EXTRACTED RECORDS:

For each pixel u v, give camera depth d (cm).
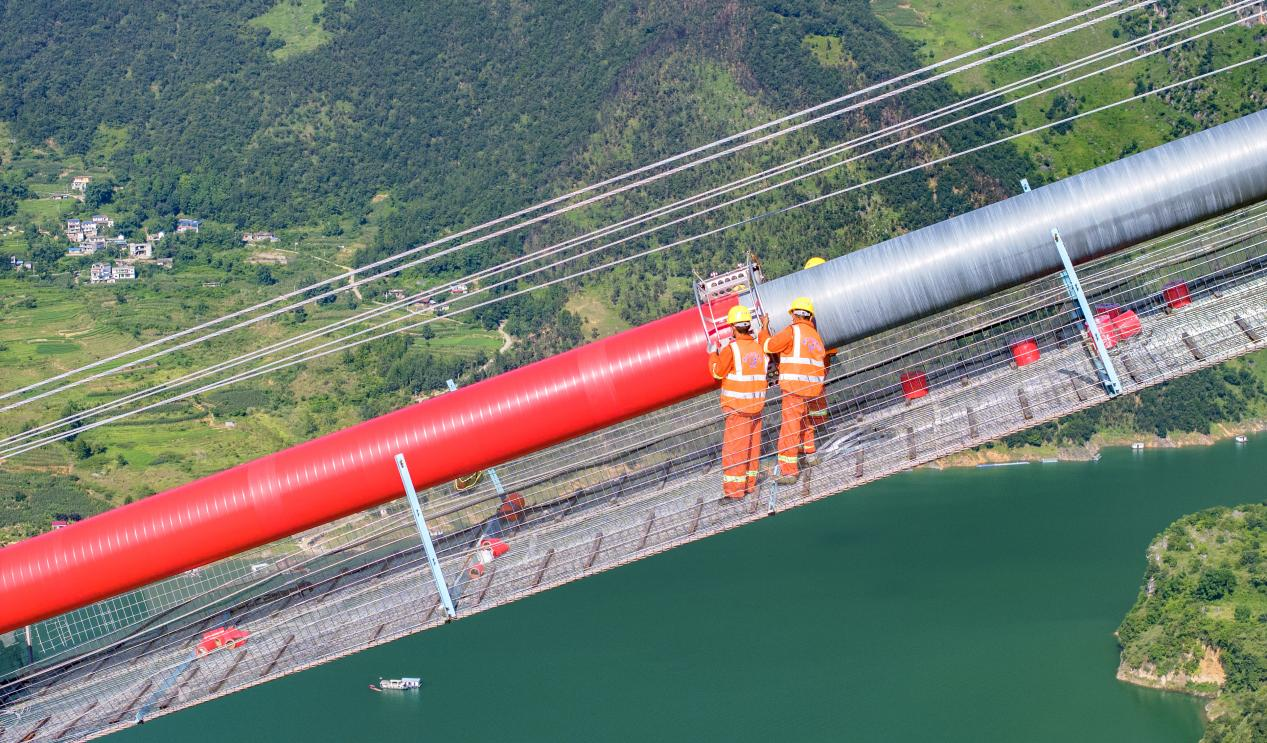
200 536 2327
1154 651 8644
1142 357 2223
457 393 2330
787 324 2250
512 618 10556
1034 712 7956
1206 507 13900
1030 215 2236
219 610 2492
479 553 2303
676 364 2248
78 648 2492
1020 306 2262
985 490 15050
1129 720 7950
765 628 9812
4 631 2416
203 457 16762
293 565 2466
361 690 8862
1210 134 2220
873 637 9425
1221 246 2272
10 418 17725
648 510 2289
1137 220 2217
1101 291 2325
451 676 9094
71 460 16312
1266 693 7938
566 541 2292
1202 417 19488
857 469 2184
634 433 2419
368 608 2308
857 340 2306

WHAT YOU SHOULD DO: Set the pictures aside and transcribe the data above exactly.

ANSWER SPACE:
For each pixel u v, give camera depth d (cm).
200 536 2327
1154 651 8644
1142 357 2223
457 393 2330
787 324 2250
512 618 10556
1034 712 7956
1206 507 13900
1030 215 2236
219 610 2492
479 553 2303
676 364 2248
78 648 2492
1020 306 2262
985 490 15050
1129 720 7950
765 628 9812
4 631 2416
203 457 16762
293 565 2466
361 690 8862
1210 134 2220
873 637 9425
1221 246 2272
10 418 17725
648 510 2289
1137 220 2217
1101 291 2325
451 676 9094
71 460 16312
1266 693 7938
566 541 2292
1202 417 19488
857 469 2184
634 433 2419
368 608 2308
857 340 2306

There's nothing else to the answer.